- **Exercise requirements**: Except for the pictures, write out all the records that follow exactly.

[Opening Records shown section]

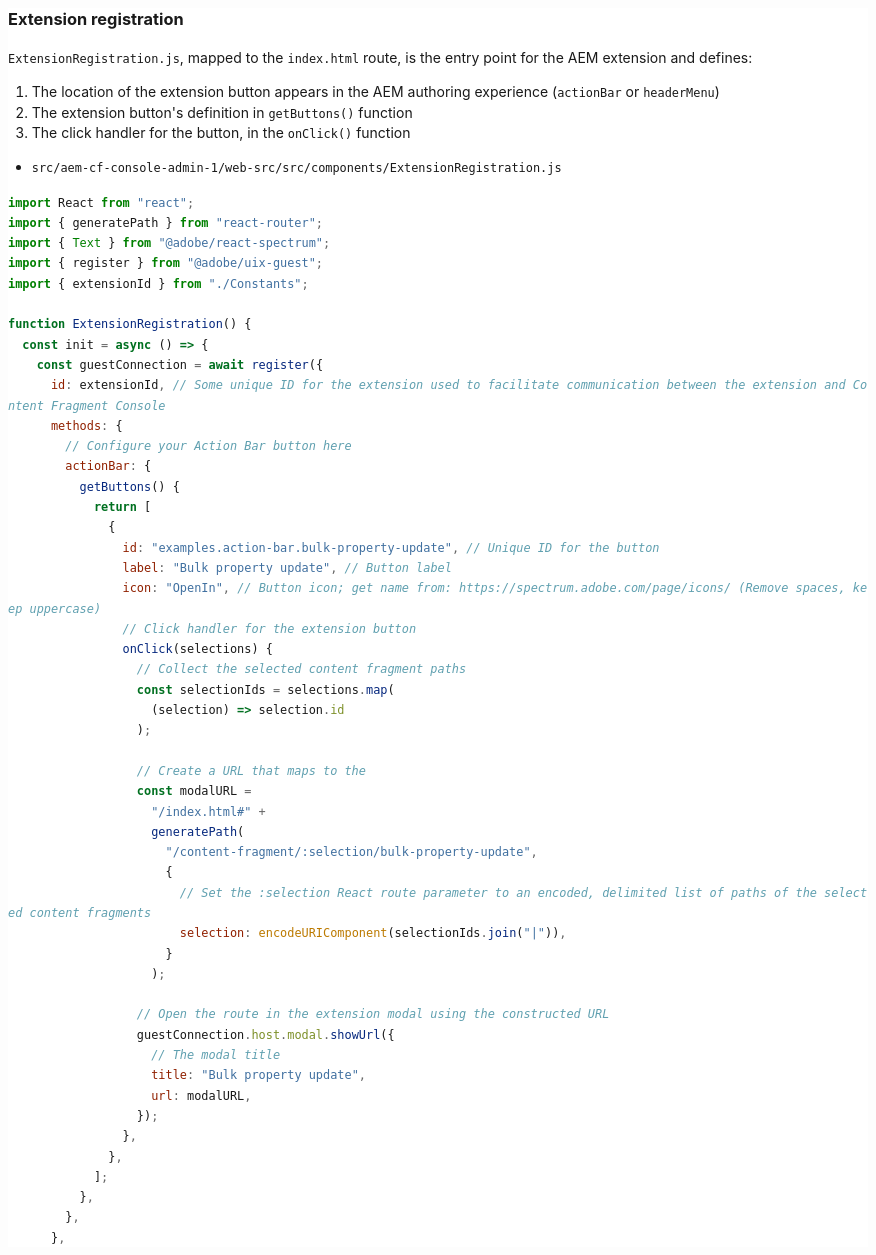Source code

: ### Extension registration

`ExtensionRegistration.js`, mapped to the `index.html` route, is the entry point for the AEM extension and defines:

1. The location of the extension button appears in the AEM authoring experience (`actionBar` or `headerMenu`)
1. The extension button's definition in `getButtons()` function
1. The click handler for the button, in the `onClick()` function

+ `src/aem-cf-console-admin-1/web-src/src/components/ExtensionRegistration.js`

```javascript
import React from "react";
import { generatePath } from "react-router";
import { Text } from "@adobe/react-spectrum";
import { register } from "@adobe/uix-guest";
import { extensionId } from "./Constants";

function ExtensionRegistration() {
  const init = async () => {
    const guestConnection = await register({
      id: extensionId, // Some unique ID for the extension used to facilitate communication between the extension and Content Fragment Console
      methods: {
        // Configure your Action Bar button here
        actionBar: {
          getButtons() {
            return [
              {
                id: "examples.action-bar.bulk-property-update", // Unique ID for the button
                label: "Bulk property update", // Button label
                icon: "OpenIn", // Button icon; get name from: https://spectrum.adobe.com/page/icons/ (Remove spaces, keep uppercase)
                // Click handler for the extension button
                onClick(selections) {
                  // Collect the selected content fragment paths
                  const selectionIds = selections.map(
                    (selection) => selection.id
                  );

                  // Create a URL that maps to the
                  const modalURL =
                    "/index.html#" +
                    generatePath(
                      "/content-fragment/:selection/bulk-property-update",
                      {
                        // Set the :selection React route parameter to an encoded, delimited list of paths of the selected content fragments
                        selection: encodeURIComponent(selectionIds.join("|")),
                      }
                    );

                  // Open the route in the extension modal using the constructed URL
                  guestConnection.host.modal.showUrl({
                    // The modal title
                    title: "Bulk property update",
                    url: modalURL,
                  });
                },
              },
            ];
          },
        },
      },
```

[Closing Records shown section]

- **Output below**:
Source code

: ### Extension registration

`ExtensionRegistration.js`, mapped to the `index.html` route, is the entry point for the AEM extension and defines:

1. The location of the extension button appears in the AEM authoring experience (`actionBar` or `headerMenu`)
1. The extension button's definition in `getButtons()` function
1. The click handler for the button, in the `onClick()` function

+ `src/aem-cf-console-admin-1/web-src/src/components/ExtensionRegistration.js`

```javascript
import React from "react";
import { generatePath } from "react-router";
import { Text } from "@adobe/react-spectrum";
import { register } from "@adobe/uix-guest";
import { extensionId } from "./Constants";

function ExtensionRegistration() {
  const init = async () => {
    const guestConnection = await register({
      id: extensionId, // Some unique ID for the extension used to facilitate communication between the extension and Content Fragment Console
      methods: {
        // Configure your Action Bar button here
        actionBar: {
          getButtons() {
            return [
              {
                id: "examples.action-bar.bulk-property-update", // Unique ID for the button
                label: "Bulk property update", // Button label
                icon: "OpenIn", // Button icon; get name from: https://spectrum.adobe.com/page/icons/ (Remove spaces, keep uppercase)
                // Click handler for the extension button
                onClick(selections) {
                  // Collect the selected content fragment paths
                  const selectionIds = selections.map(
                    (selection) => selection.id
                  );

                  // Create a URL that maps to the
                  const modalURL =
                    "/index.html#" +
                    generatePath(
                      "/content-fragment/:selection/bulk-property-update",
                      {
                        // Set the :selection React route parameter to an encoded, delimited list of paths of the selected content fragments
                        selection: encodeURIComponent(selectionIds.join("|")),
                      }
                    );

                  // Open the route in the extension modal using the constructed URL
                  guestConnection.host.modal.showUrl({
                    // The modal title
                    title: "Bulk property update",
                    url: modalURL,
                  });
                },
              },
            ];
          },
        },
      },
```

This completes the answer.